Los síntomas más o menos evidentes de esas nuevas formas de producción y mantenimiento de la desigualdad son visibles por todo el planeta. Síntomas de un organismo enfermo, cuya fiebre se manifiesta de forma brutal y violenta. De hecho, una vez más, «la historia no camina linealmente». A medida que se profundiza la economía globalizada, por ejemplo, crecen las luchas por las identidades locales, territoriales, étnicas y religiosas. A contracorriente del mercado total, los pueblos se rebelan y procuran rescatar sus valores (o contravalores) primordiales.

De ello resulta una creciente intolerancia, que se reviste de ropaje político, ideológico o religioso. El resultado suele manifestarse en acciones extremadamente fanáticas y fundamentalistas. La reciente onda de terrorismo no puede ser vista sino en ese contexto más amplio de acción y reacción del imperialismo socioeconómico mundial. Conviene tener presente que, si por un lado el crimen organizado y los atentados sangrientos no pueden ser justificados, por otro no podemos olvidar el terrorismo de Estado.

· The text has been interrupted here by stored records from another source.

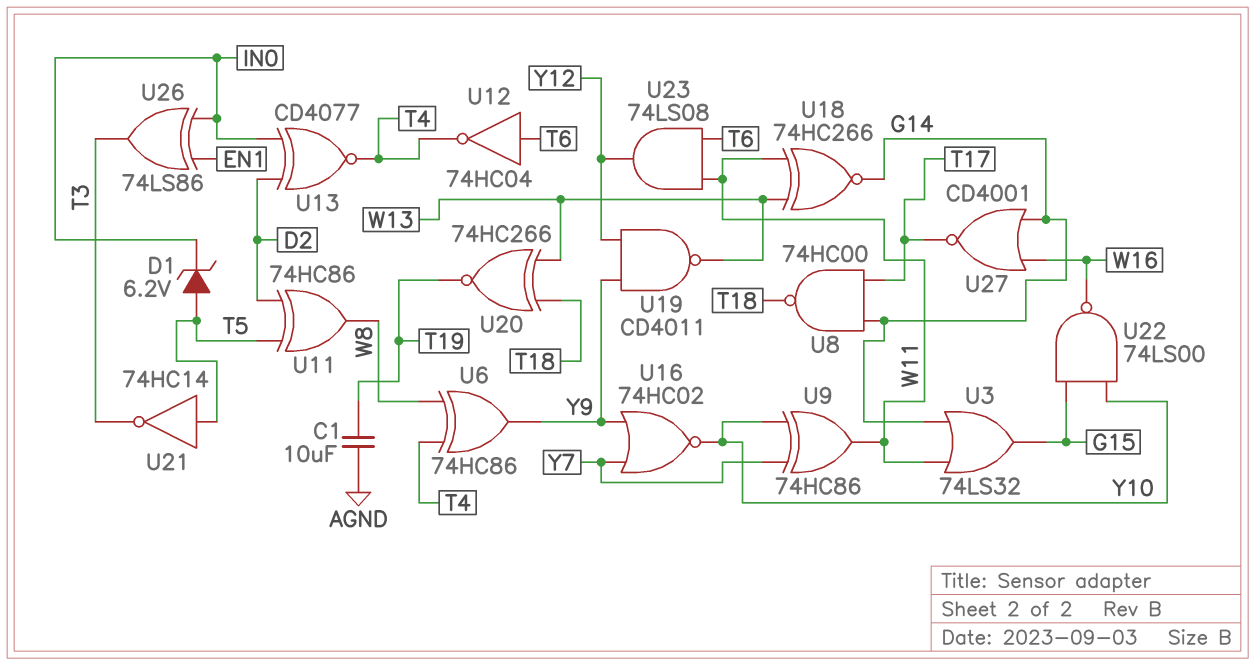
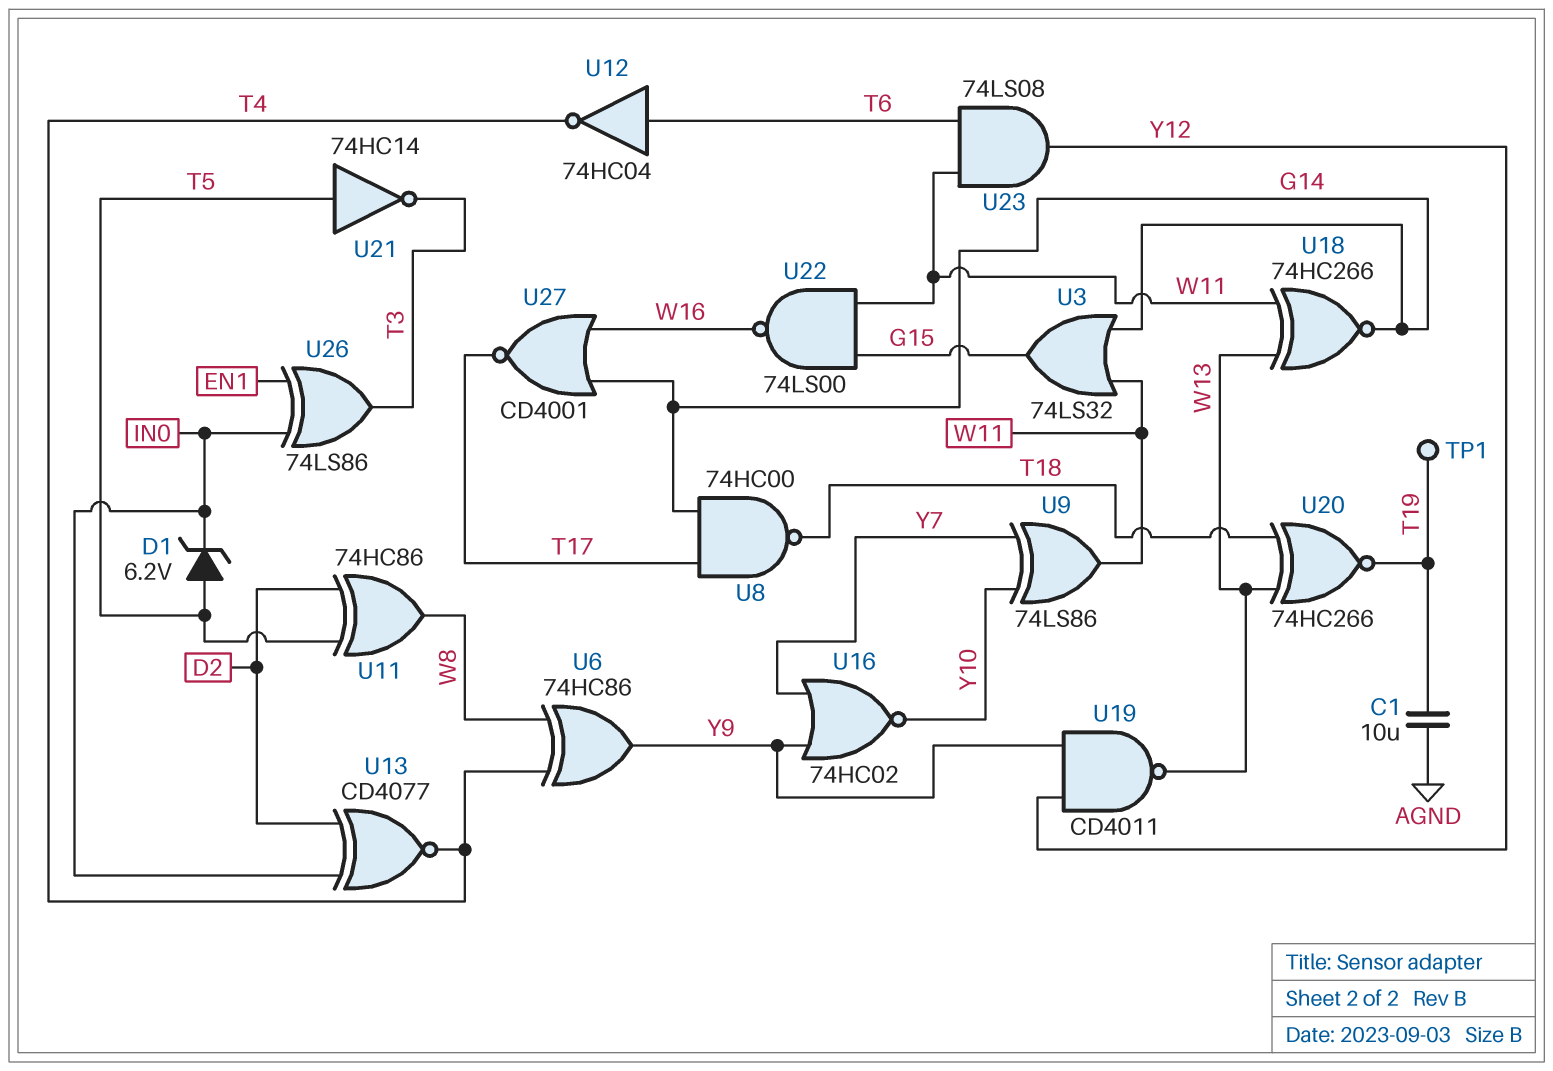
TP1: none -> test point (T19)
U9: XOR 74HC86 (in Y7, in Y10, out W11) -> XOR 74LS86 (in Y7, in Y10, out W11)
U22: NAND 74LS00 (in G15, in Y10, out W16) -> NAND 74LS00 (in G15, in W11, out W16)

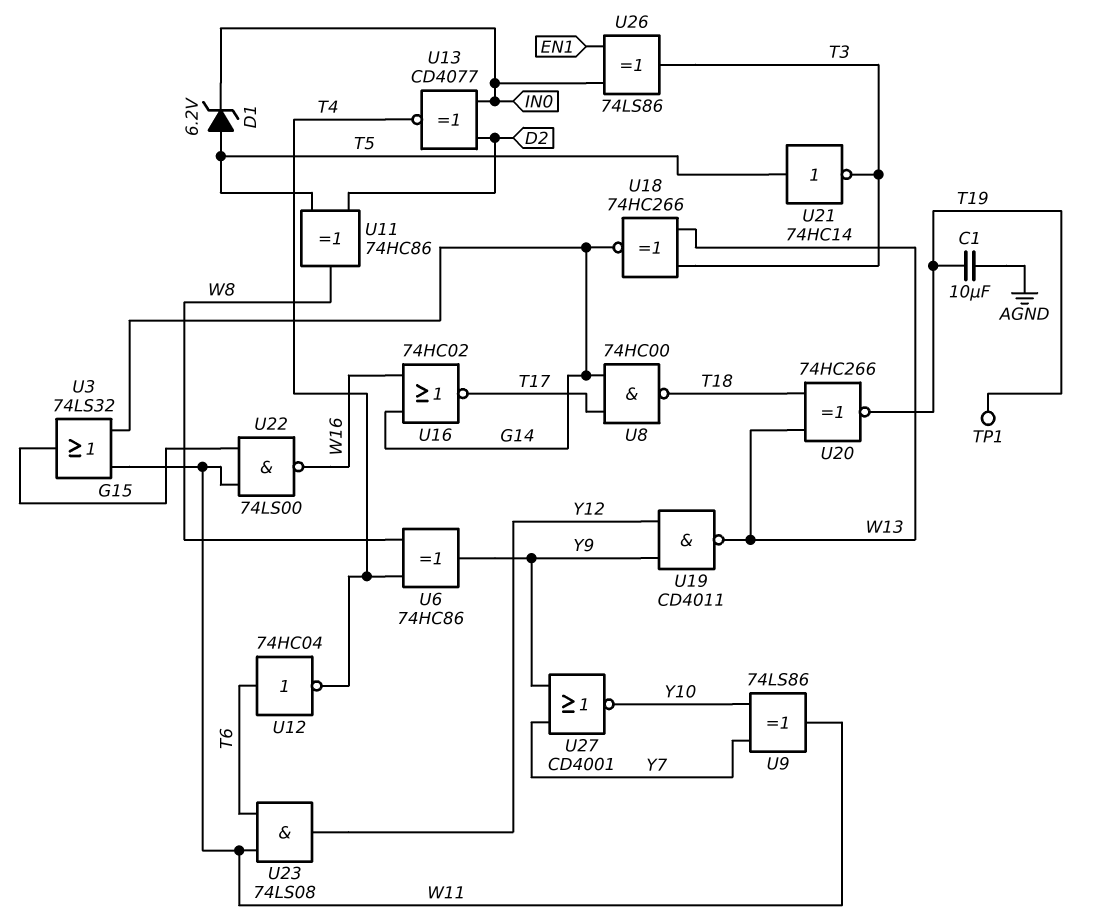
U16: NOR 74HC02 (in Y7, in Y9, out Y10) -> NOR 74HC02 (in G14, in W16, out T17)
U18: XNOR 74HC266 (in W11, in W13, out G14) -> XNOR 74HC266 (in T3, in W13, out G14)
U27: NOR CD4001 (in G14, in W16, out T17) -> NOR CD4001 (in Y7, in Y9, out Y10)

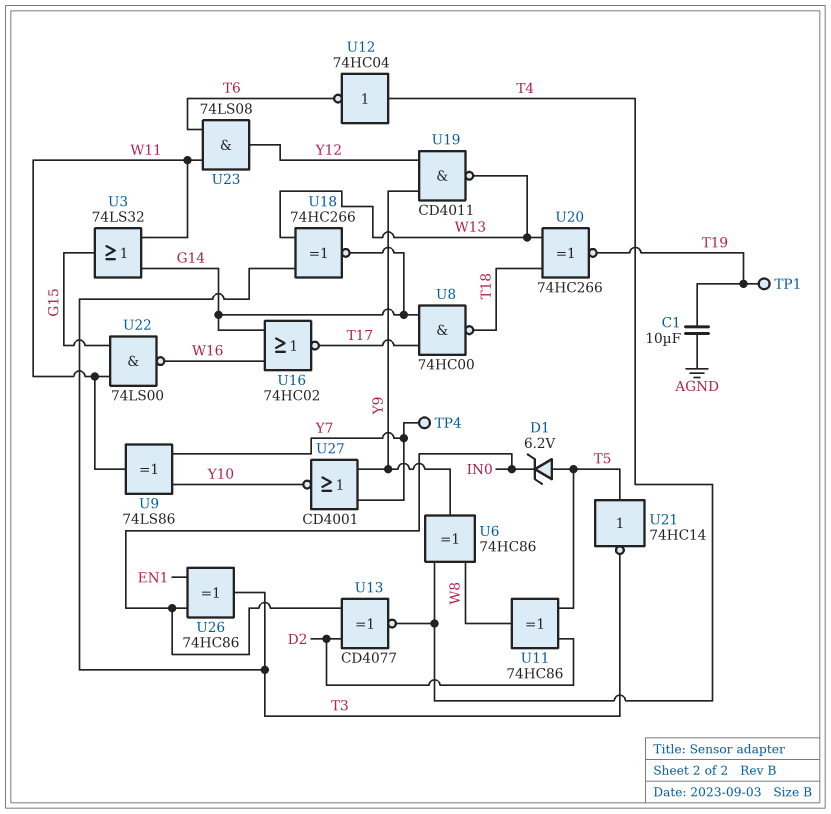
TP4: none -> test point (Y7)
U12: NOT 74HC04 (in T6, out T4) -> NOT 74HC04 (in T4, out T6)
U26: XOR 74LS86 (in EN1, in IN0, out T3) -> XOR 74HC86 (in EN1, in IN0, out T3)

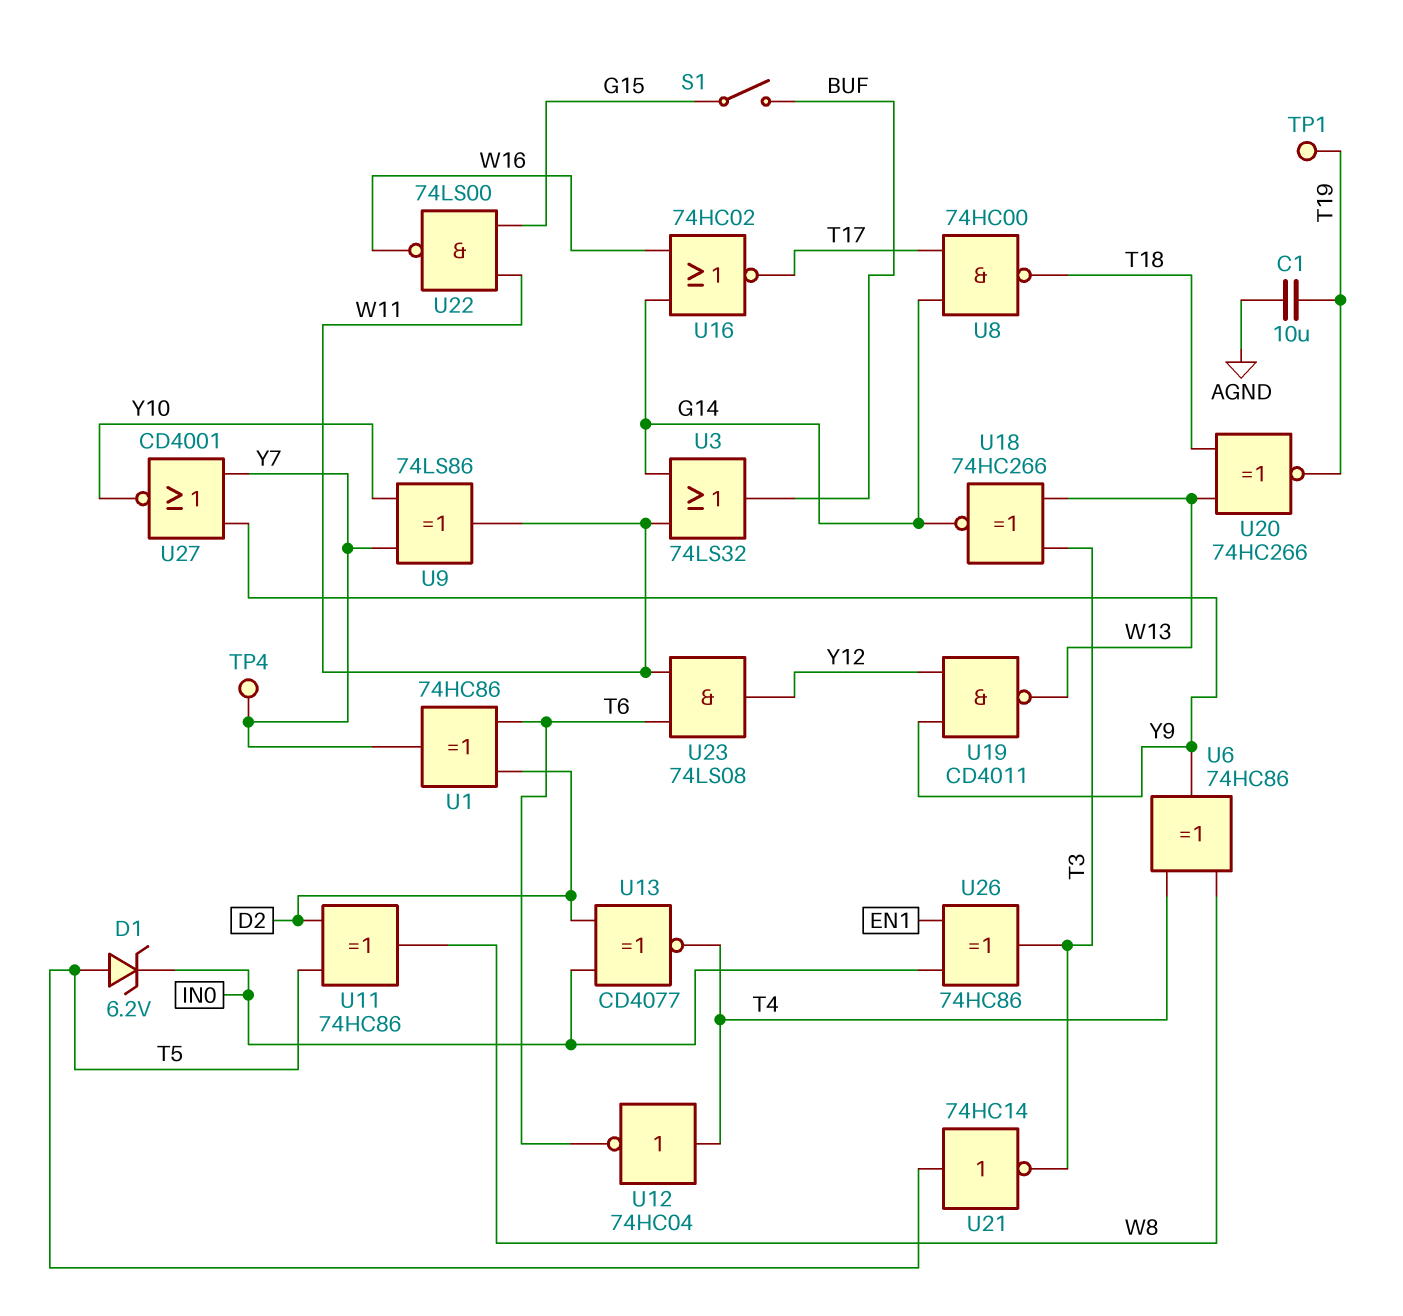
S1: none -> switch (BUF, G15)
U1: none -> XOR 74HC86 (in D2, in T6, out Y7)
U3: OR 74LS32 (in G14, in W11, out G15) -> OR 74LS32 (in G14, in W11, out BUF)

La llamada «mano invisible» del mercado no dispensa el «puño de hierro» de los ejércitos, cuando las mercancías no se «comportan» como se espera. Nada parece más contrario a la libertad que el liberalismo económico.

Otro síntoma de la producción moderna de la desigualdad es la inmensa multitud de los «sin patria» que deambula por los caminos del planeta. Millones y millones de emigrantes, refugiados, prófugos... gente simultáneamente en fuga y en búsqueda. En fuga de países y regiones en violencia y guerra, donde se acumulan ruinas, cenizas y cadáveres; en busca de un suelo que les dé techo y pan y puedan llamar patria.

Incluso la contaminación del aire y de las aguas, al lado de la devastación del medio ambiente, lleva la marca de la desigualdad. En cualquier catástrofe (natural o provocada por la acción humana), los primeros sacrificados suelen ser los pobres. No disponiendo de los bienes necesarios, se tienen que abrigar en los lugares más inhóspitos. En las inundaciones, tsunamis o sequías, figuran como las primeras víctimas.

En fin, incluso la madre-tierra y la naturaleza, cuando se revuelven contra la acción explotadora e indiscriminada de la política económica, acostumbra a golpear a los hijos más indefensos. Por eso, el discurso ecológico se inserta también en la dimensión socioeconómica de la desigualdad. Se concluye que ésta atraviesa todo análisis social, así como toda búsqueda de soluciones para sus desafíos.